13.2 The statutes of limitations according to Section 13.1 also apply – whatever the legal reason – for all damage claims against ESTA related to a defect.  As far as this correlation does not exist the statute of limitations is one year.

13.3 Otherwise Sections 12.4 a), b) and d), 12.5 through 12.8 apply accordingly.

14. Software Use

As far as the scope of delivery or services includes software the contract partner is given a non-exclusive right to use the software and its documentations.  The use is limited to the object for which it is intended.  Any use of the software on more than one system is prohibited.  The contract partner may copy, rework, translate or convert the software from the object code into the source code as permitted by law.  The contract partner is obligated not to remove manufacturer data – especially copyright notices – or to change them without the prior express written approval of ESTA.  ESTA or the software supplier retains all other rights concerning the software and documentations including the copies.  The issuing of sublicenses is not permitted.

15. Place of Jurisdiction and Place of Performance

15.1 Place of performance for our contractual obligations is Senden, Germany.

15.2 For all claims resulting from business connections with entrepreneurs as defined in § 14 Civil Code including promissory notes, cheque and bill of exchange law suits the place of performance is Ulm, Germany.
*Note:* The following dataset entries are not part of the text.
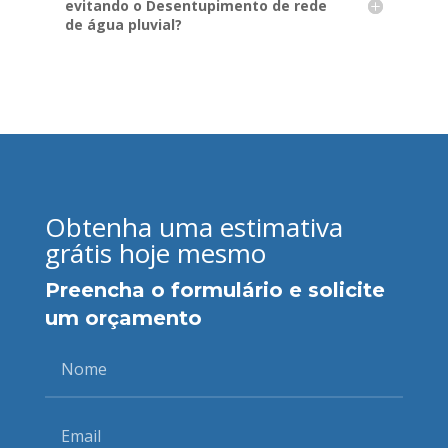
evitando o Desentupimento de rede
de água pluvial?
Obtenha uma estimativa
grátis hoje mesmo
Preencha o formulário e solicite
um orçamento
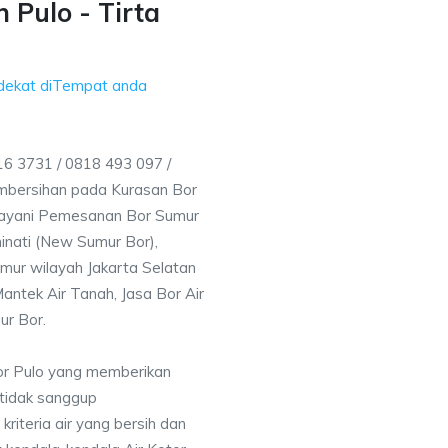
 Pulo - Tirta
rdekat diTempat anda
6 3731 / 0818 493 097 /
mbersihan pada Kurasan Bor
elayani Pemesanan Bor Sumur
inati (New Sumur Bor),
mur wilayah Jakarta Selatan
antek Air Tanah, Jasa Bor Air
ur Bor.
or Pulo yang memberikan
 tidak sanggup
iteria air yang bersih dan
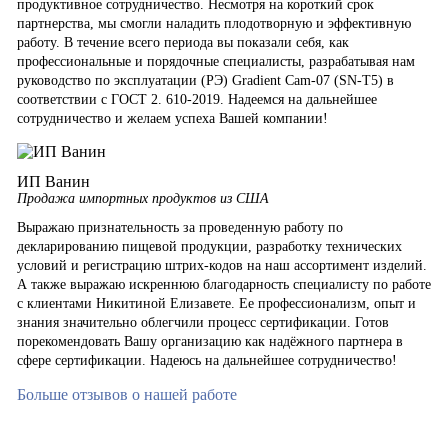
продуктивное сотрудничество. Несмотря на короткий срок
партнерства, мы смогли наладить плодотворную и эффективную
работу. В течение всего периода вы показали себя, как
профессиональные и порядочные специалисты, разрабатывая нам
руководство по эксплуатации (РЭ) Gradient Cam-07 (SN-T5) в
соответствии с ГОСТ 2. 610-2019. Надеемся на дальнейшее
сотрудничество и желаем успеха Вашей компании!
ИП Ванин
Продажа импортных продуктов из США
Выражаю признательность за проведенную работу по
декларированию пищевой продукции, разработку технических
условий и регистрацию штрих-кодов на наш ассортимент изделий.
А также выражаю искреннюю благодарность специалисту по работе
с клиентами Никитиной Елизавете. Ее профессионализм, опыт и
знания значительно облегчили процесс сертификации. Готов
порекомендовать Вашу организацию как надёжного партнера в
сфере сертификации. Надеюсь на дальнейшее сотрудничество!
Больше отзывов о нашей работе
16. Applicability of the General Terms and Conditions and Severability Clause

16.1 If one of the clauses of these General Terms and Conditions or a contract made with ESTA should be invalid the validity of all other clauses remains unaffected.

16.2 Revisions and amendments of the contract are made in writing by the company management or a specially authorized representative of ESTA.  Verbal collateral agreements and subsequent changes to the contract by other persons are only legally binding if they have been confirmed in writing by the management of company ESTA. The exemption from the requirement of the written form itself must be performed in writing.